All this makes it frustrating for a practitioner like me, especially if I have to recommend it to a friend who wants to start their SaaS journey. We’ve made a ton of progress in user experience in our toolchains over the past few years, and it sometimes feels like we’re living in the future. But, as a smart person once said, that future seems to be unevenly distributed.

System Initiative, a new toolchain in the infrastructure provisioning space, seems promising and aims to tackle this major hassle of working with IaC. It constantly works with your cloud provider, and keeps track of changes made, even if they may be outside the control/scope of SI itself (in other words, changes made directly from the AWS Web console or CLI). It is still early days, and the demos they roll out every week are impressive. I am looking forward to a newer approach and a better quality of life for all cloud engineers in the near future!

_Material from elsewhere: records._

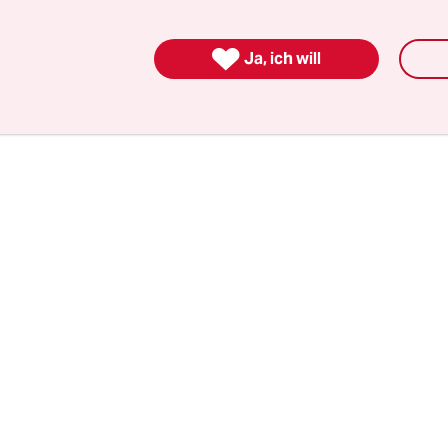
en Jarasch mit der Leitung einer Kommission be
vorschläge für die Neujustierung des Verhältniss

Ja, ich will
Religions- sowie Weltanschauungsgemeinschafte
soll.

I did not expect to ramble on for so long. I’m glad I had the opportunity to finally try AWS CDK out after hearing about it for years on end from Sathya, and also go write some TypeScript code larger/longer than a one-off CLI script. If you can point me to any other interesting tools in this space that are trying to tackle infrastructure management in a more intuitive way, feel free to ping me on Mastodon or X with your recommendations.

P.S.: Sathya shared an important note while reviewing a draft of this post: The IAM capabilities only exist for L2 Constructs that CDK provides, and support for new resource types can take some time to work their way through the support chain via CloudFormation. And, although CDK can be used in other languages, TypeScript is the best supported language. Every other language uses transpiled code to build the SDK.